• Document extract
= Beginning of Section =

(Image: Private Media)

A taskforce? A fucking taskforce?

That’s the response from Scott Morrison and Health Minister Greg Hunt to the unfolding disaster that’s killing hundreds of seniors, has locked down tens of thousands and has left the sector with only enough staff for 75% of the shifts required.

The plea from the sector for the Australian Defence Force to be sent in to help offset the staff shortages that have left many isolated residents without basic services continues to be ignored. At least Defence Minister Peter Dutton signalled this morning that it could happen — undermining the prime minister’s rejection of the idea two weeks ago.

The “taskforce” wasn’t even announced yesterday by Morrison or Hunt but by Department of Health bureaucrat and chief medical officer Paul Kelly, who “committed” to “setting up a specific taskforce in the department to look at that and to do everything we can to get more detail about the issues”.

So a bunch of bureaucrats from the same department that has presided over two botched rollouts, the rapid antigen test debacle and the unfolding carnage in aged care will “look at it” and “get more detail”.

Such a pointless reaction to most policy challenges would be laughable. In this case, as the death toll mounts in our nursing homes, it’s sickening and enraging. 

And increasingly it looks like a wilful negligence that speaks of a decision to let people regarded as expendable die — after all, Hunt and Morrison have insisted this week, most of them were going to die anyway.

Why are Morrison and Hunt unwilling to do anything significant about the aged care disaster? Surely even the political cost would be enough to force a government obsessed with appearances to take action?

In fact there’s a horrific political calculation — one that most politicians understand — at the heart of their refusal.

While everyone remembers Bronwyn Bishop and kerosene baths from the 1990s, that scandal was atypical in forcing a government to intervene in aged care.

Aged care generates headlines and induces plenty of hand-wringing and complaints — that’s why so many dozens of reports have been written over the decades — but doesn’t shift votes significantly. That’s because, at any one time, there are only a small number of households exposed to what is happening.

This is the horrible maths: at the moment there are about 240,000 Australian aged care residents. They’re not evenly distributed, of course, but for argument’s sake assume that the households they’re from are distributed across Australia — that’s across 150 electorates. That’s about 1600 households in each electorate.

= End of Section =

• Stored entries
= Beginning of Section =

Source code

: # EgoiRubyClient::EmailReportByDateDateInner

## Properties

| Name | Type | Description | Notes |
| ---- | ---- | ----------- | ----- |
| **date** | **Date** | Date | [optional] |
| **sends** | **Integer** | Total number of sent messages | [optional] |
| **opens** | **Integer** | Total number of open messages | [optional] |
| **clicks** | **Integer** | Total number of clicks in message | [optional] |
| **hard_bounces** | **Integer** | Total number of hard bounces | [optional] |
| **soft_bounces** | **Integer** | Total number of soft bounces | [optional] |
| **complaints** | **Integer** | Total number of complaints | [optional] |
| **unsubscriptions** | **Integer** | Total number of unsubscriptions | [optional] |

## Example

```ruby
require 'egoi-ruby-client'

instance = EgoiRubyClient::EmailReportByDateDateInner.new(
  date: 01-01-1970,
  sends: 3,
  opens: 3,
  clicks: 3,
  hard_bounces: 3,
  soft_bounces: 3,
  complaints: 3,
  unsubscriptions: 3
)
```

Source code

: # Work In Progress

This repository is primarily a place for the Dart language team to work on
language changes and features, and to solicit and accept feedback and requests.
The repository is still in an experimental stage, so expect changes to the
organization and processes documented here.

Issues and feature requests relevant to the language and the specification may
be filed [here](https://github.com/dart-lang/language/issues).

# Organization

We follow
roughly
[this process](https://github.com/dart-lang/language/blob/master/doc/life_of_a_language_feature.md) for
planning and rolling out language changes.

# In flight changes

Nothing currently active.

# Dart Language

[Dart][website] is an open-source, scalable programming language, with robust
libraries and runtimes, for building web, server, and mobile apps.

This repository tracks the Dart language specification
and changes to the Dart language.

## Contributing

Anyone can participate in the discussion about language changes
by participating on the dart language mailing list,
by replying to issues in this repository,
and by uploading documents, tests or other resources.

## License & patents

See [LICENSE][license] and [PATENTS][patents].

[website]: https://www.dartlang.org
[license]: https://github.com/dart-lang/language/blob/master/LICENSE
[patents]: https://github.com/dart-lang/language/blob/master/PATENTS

= End of Section =

• Action item A
Answer these questions using the aged care article:
(i) Who announced the taskforce?
(ii) For what share of the required shifts does the sector have enough staff?
(iii) About how many Australian aged care residents are there at the moment?
• Action item B
Copy the part of the aged care article starting with "That’s the response" and going on through "two weeks ago.".

• Exercise result A
(i) Paul Kelly, the chief medical officer at the Department of Health.
(ii) 75%.
(iii) About 240,000.

• Exercise result B
That’s the response from Scott Morrison and Health Minister Greg Hunt to the unfolding disaster that’s killing hundreds of seniors, has locked down tens of thousands and has left the sector with only enough staff for 75% of the shifts required.

The plea from the sector for the Australian Defence Force to be sent in to help offset the staff shortages that have left many isolated residents without basic services continues to be ignored. At least Defence Minister Peter Dutton signalled this morning that it could happen — undermining the prime minister’s rejection of the idea two weeks ago.